WORK ITEM A:
Output the passage on agent harnesses from "This is exactly" to "a treadmill. (arXiv)", word for word.

SELECTED TEXT:
This is exactly the right framing. In production agent systems, many failures are not “the model cannot reason” failures. They are harness failures: the agent forgets to create the required artifact, keeps retrying the same broken command, fails to verify the final state, loses environment changes across shell calls, or reports success without checking the thing the verifier will actually inspect.

The authors are also right that human harness engineering does not scale cleanly. New models have different tool-use habits, error modes, context sensitivities, and recovery behaviors. If every new model needs a hand-tuned harness, agent engineering becomes a treadmill. (arXiv)

But the paper’s self-creation language is heavier than the actual mechanism. Self-Harness is not a model freely rewriting itself. It is a fixed model operating inside a carefully designed improvement loop, with structured trace mining, declared editable surfaces, regression tests, and an external acceptance rule. That is still valuable. It is just closer to disciplined automated harness maintenance than to recursive self-improvement.

2. Contribution: the core contribution is “harness-as-state,” not “self-improvement”

WORK ITEM B:
Edit the records from the line with "right shoulder: (856, 367, 11)" to the last line of the records. Replace "wrist" with "hand", leave everything else unchanged, and return only those lines.

INPUT DATA:
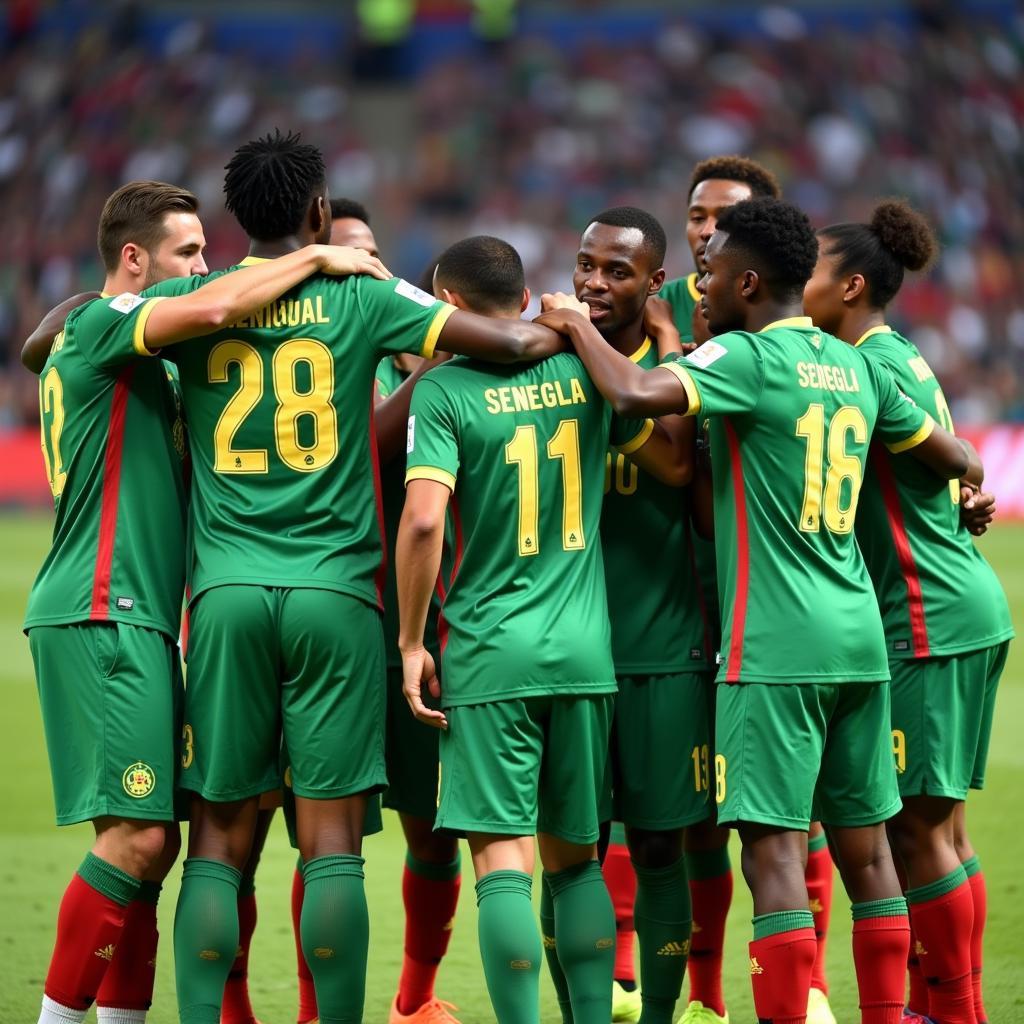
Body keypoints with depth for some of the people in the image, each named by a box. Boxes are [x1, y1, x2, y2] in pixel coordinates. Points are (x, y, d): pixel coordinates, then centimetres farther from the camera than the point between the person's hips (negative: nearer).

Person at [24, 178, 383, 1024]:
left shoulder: (142, 363, 23)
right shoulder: (99, 325, -8)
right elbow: (211, 312, -25)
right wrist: (314, 259, -13)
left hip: (135, 615, 10)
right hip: (101, 612, -10)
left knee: (152, 841, 8)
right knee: (136, 835, -14)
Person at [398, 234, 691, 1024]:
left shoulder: (443, 390, -6)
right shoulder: (584, 372, 6)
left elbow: (424, 518, -18)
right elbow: (676, 465, 16)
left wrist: (412, 641, -7)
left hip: (489, 653, -4)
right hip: (585, 650, 4)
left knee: (503, 859, -4)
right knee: (576, 856, 14)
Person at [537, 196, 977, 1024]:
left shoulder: (746, 357, -10)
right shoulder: (856, 367, 11)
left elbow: (638, 394, -25)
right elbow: (953, 457, 21)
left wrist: (578, 329, -7)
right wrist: (969, 482, 45)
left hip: (775, 645, -7)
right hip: (859, 637, 7)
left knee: (776, 847, -9)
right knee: (864, 844, 12)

YOUR RESPONSE A:
This is exactly the right framing. In production agent systems, many failures are not “the model cannot reason” failures. They are harness failures: the agent forgets to create the required artifact, keeps retrying the same broken command, fails to verify the final state, loses environment changes across shell calls, or reports success without checking the thing the verifier will actually inspect.

The authors are also right that human harness engineering does not scale cleanly. New models have different tool-use habits, error modes, context sensitivities, and recovery behaviors. If every new model needs a hand-tuned harness, agent engineering becomes a treadmill. (arXiv)

YOUR RESPONSE B:
right shoulder: (856, 367, 11)
left elbow: (638, 394, -25)
right elbow: (953, 457, 21)
left hand: (578, 329, -7)
right hand: (969, 482, 45)
left hip: (775, 645, -7)
right hip: (859, 637, 7)
left knee: (776, 847, -9)
right knee: (864, 844, 12)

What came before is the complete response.